Cosa fanno i sindacati per la riforma Pensioni 2015? I lavoratori precoci, gli esodati, le lavoratrici interessate all'Opzione Donna, ma anche i pensionati a cui è spettato il rimborso per la mancata rivalutazione della pensione (rimborso minimo come ben si sa) sono molto delusi dall'inerzia dei sindacati, accusati di essere in pratica immobili di fronte alla lacunosa riforma previdenziale che il governo Renzi dice di voler fare ma non fa, con una flessibilità in uscita ventilata per mesi ma rimandata al 2016, con solo un “antipasto” poco convincente come il part-time pensionistico inserito nella Legge di Stabilità, insieme ad una salvaguardia per gli esodati solo parziale e alla proroga dell'Opzione Donna che in realtà è un ritorno al termine originale del 31 dicembre 2015 (inoltre non vengono eliminati i tre mesi in più di età angrafica aggiunti dall'INPS come adeguamento all'aumentata speranza di vita).

Le ultime notizie sulle pensioni che riguardano i sindacati indicano che CGIL, CISL e UIL ancora una volta si dicono pronte a continuare il pressing sul governo e cercare di far “crescere dal basso il consenso” alle loro proposte sulla pensione anticipata, la flessibilità in uscita e la pensione per i lavoratori precoci con la Quota 41 o simili. Si segnala inoltre che la UIL ha fatto ricorso alla Corte Europea per quel che riguarda i rimborsi parziali ai pensionati per la mancata perequazione nel biennio 2012/13.

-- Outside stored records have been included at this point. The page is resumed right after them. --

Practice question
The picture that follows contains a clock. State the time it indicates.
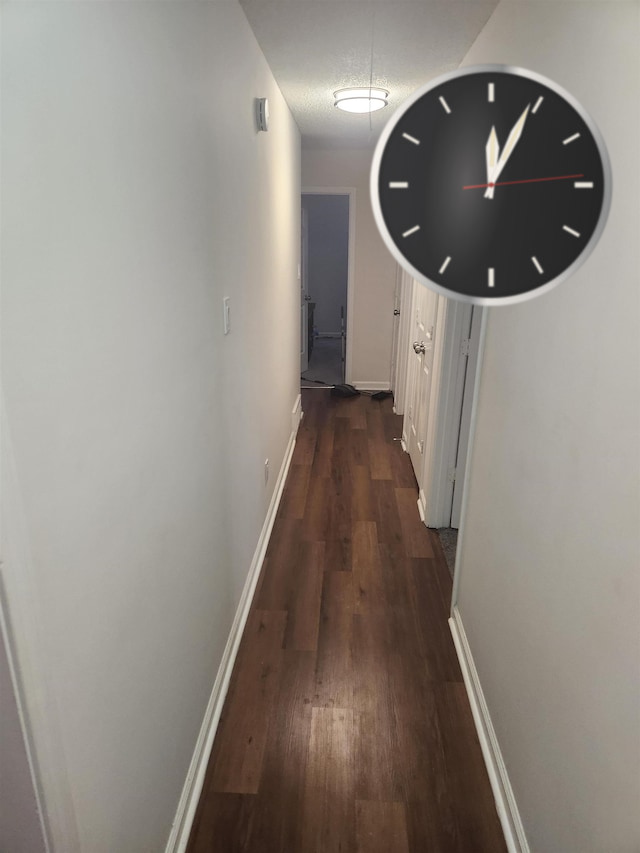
12:04:14
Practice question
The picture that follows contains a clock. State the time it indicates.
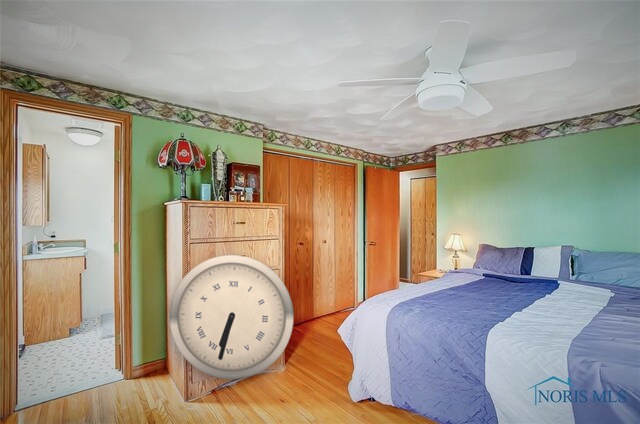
6:32
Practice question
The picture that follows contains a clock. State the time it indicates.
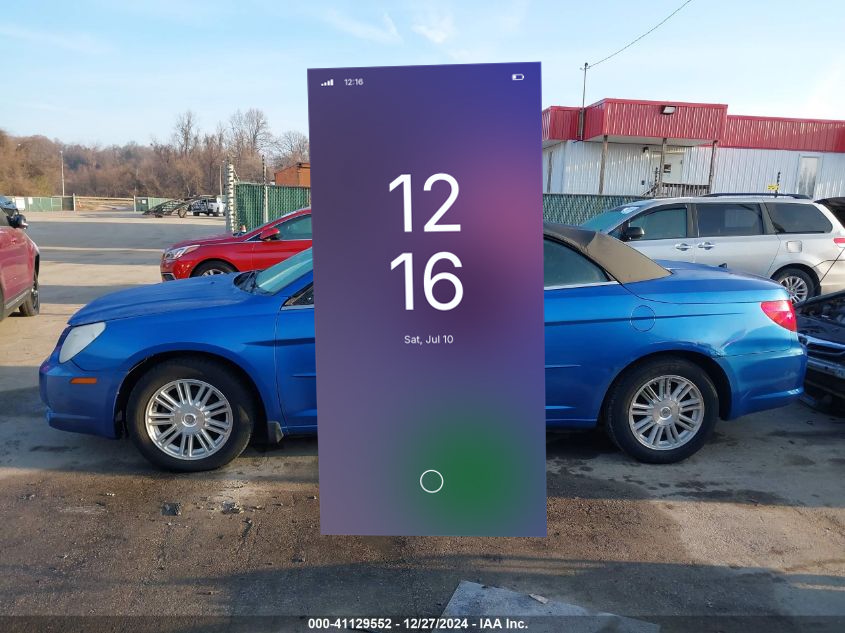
12:16
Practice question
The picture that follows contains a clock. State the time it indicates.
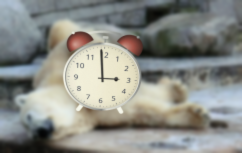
2:59
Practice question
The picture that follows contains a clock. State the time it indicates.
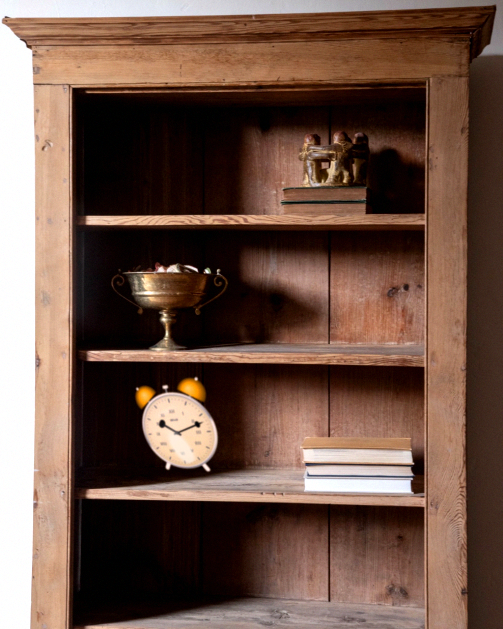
10:12
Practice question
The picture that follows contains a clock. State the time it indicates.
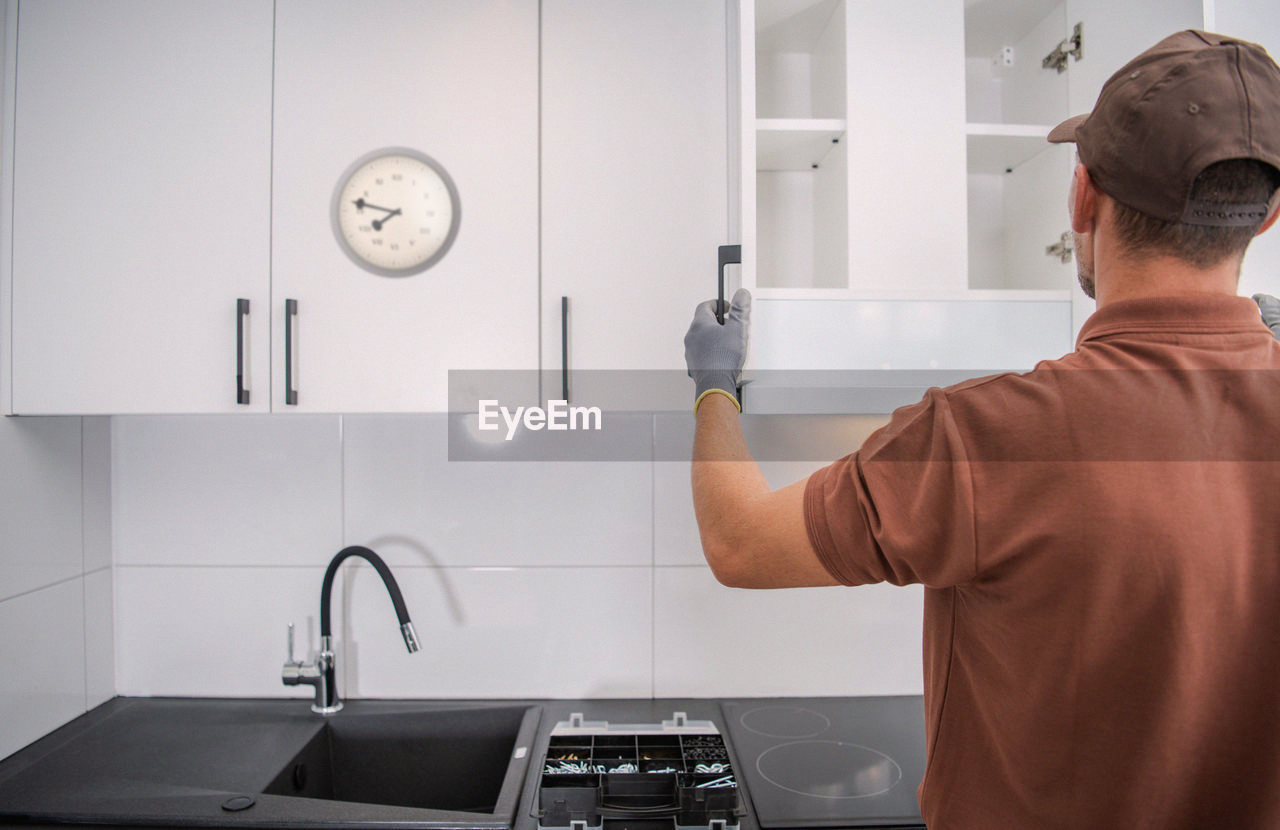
7:47
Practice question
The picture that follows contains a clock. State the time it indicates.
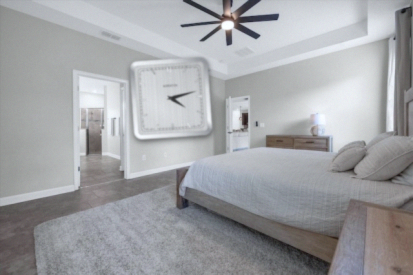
4:13
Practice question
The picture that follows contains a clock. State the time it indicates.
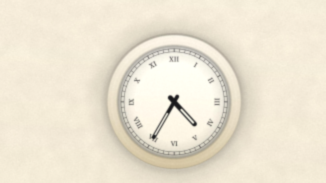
4:35
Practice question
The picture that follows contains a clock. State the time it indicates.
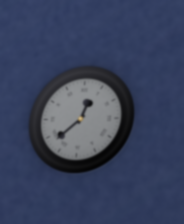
12:38
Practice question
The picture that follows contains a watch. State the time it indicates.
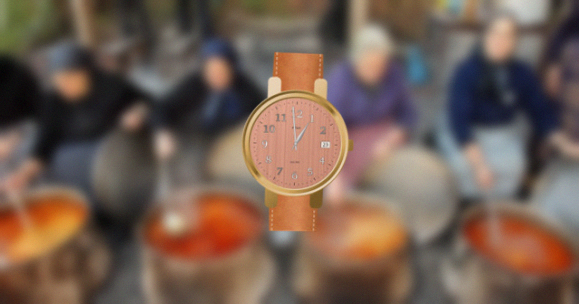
12:59
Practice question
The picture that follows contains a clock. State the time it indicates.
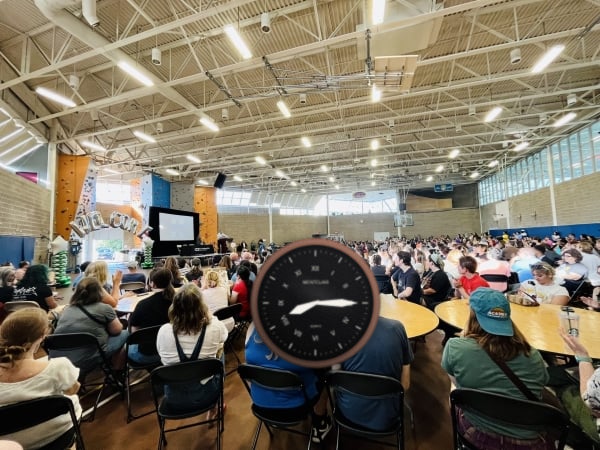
8:15
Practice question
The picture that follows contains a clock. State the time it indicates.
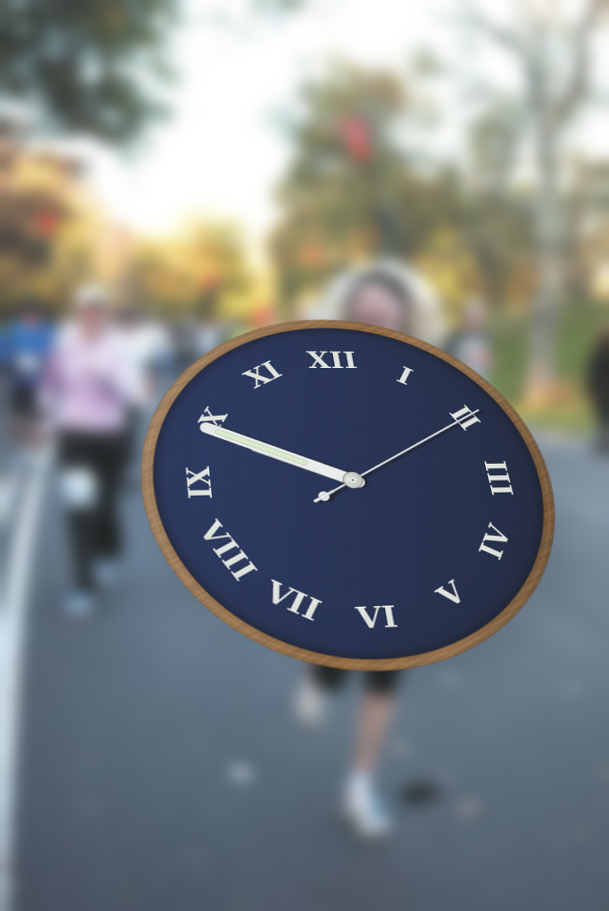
9:49:10
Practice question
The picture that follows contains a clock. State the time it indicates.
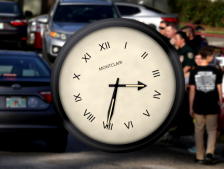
3:35
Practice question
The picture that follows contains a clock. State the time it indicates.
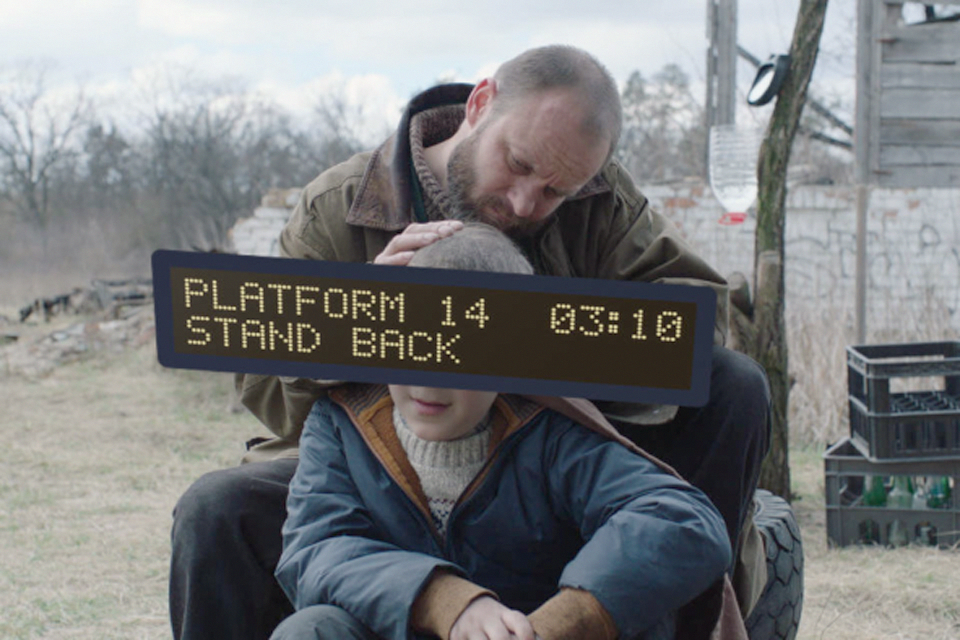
3:10
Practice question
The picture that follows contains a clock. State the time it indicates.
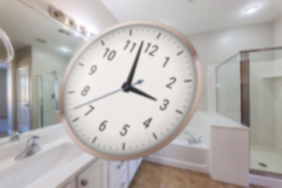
2:57:37
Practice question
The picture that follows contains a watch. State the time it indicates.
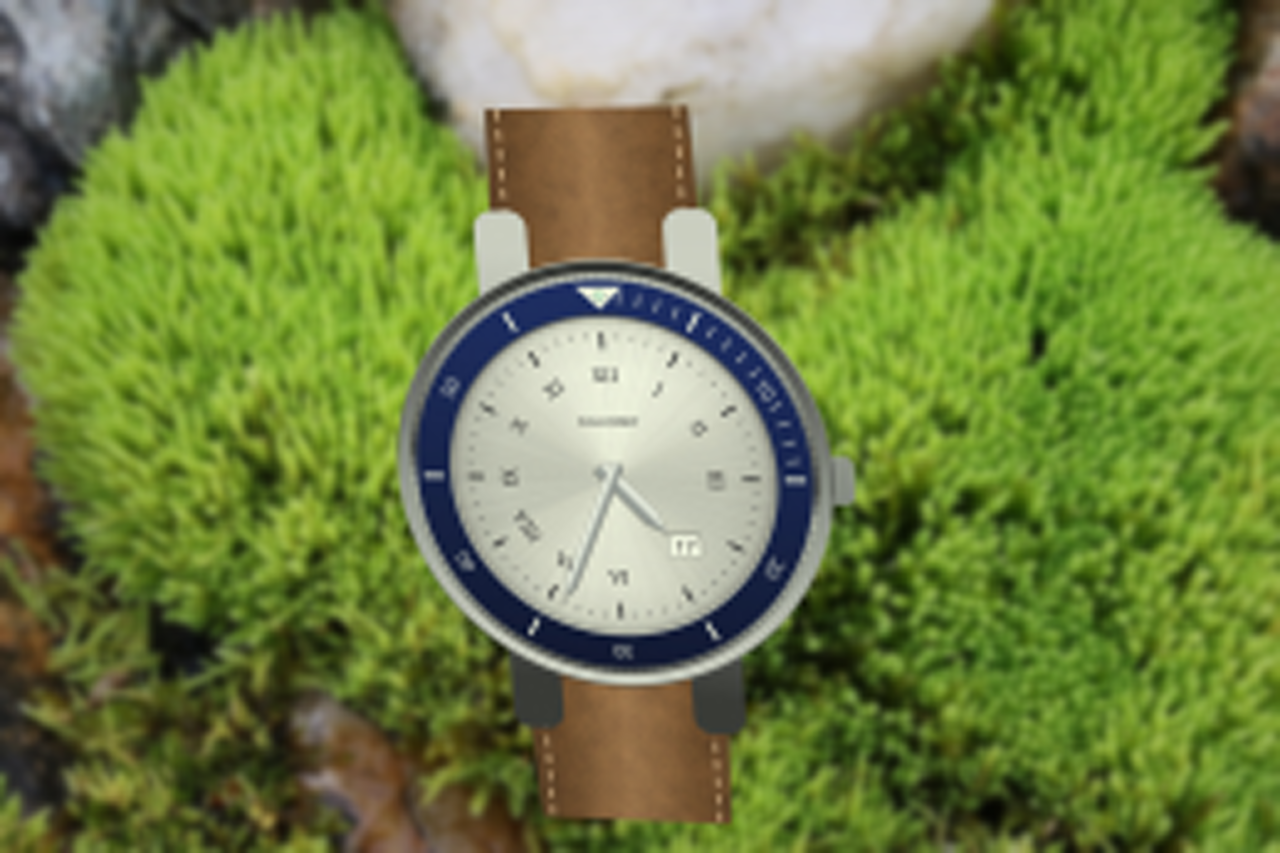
4:34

Ultime notizie pensioni: CGIL, CISL e UIL fanno pressione al governo Renzi, ma con che utilità?

I sindacati confederali hanno organizzato tra il 5 e il 10 ottobre scorsi una mobilitazione nazionale con la presenza di loro presidi in alcune piazze delle principali città d'Italia: in realtà una protesta “soft” a detta di molti e che non ha portato alcun risultato.

CGIL, CISL e UIL si dicono soddisfatte che nella Legge di Stabilità il governo Renzi abbia inserito misure sull'Opzione Donna e la salvaguardia degli esodati(peccato che le/gli interessate/i non siano del tutto convinte/i visto che sono misure parziali, in particolare la salvaguardia esodati che ne tutela circa metà dei rimanenti), sottolineando che essendo interventi a costo zero erano attuabili anche prima (in realtà per l'esecutivo ci sono dei costi, ma il balletto delle cifre è alquanto moviventato).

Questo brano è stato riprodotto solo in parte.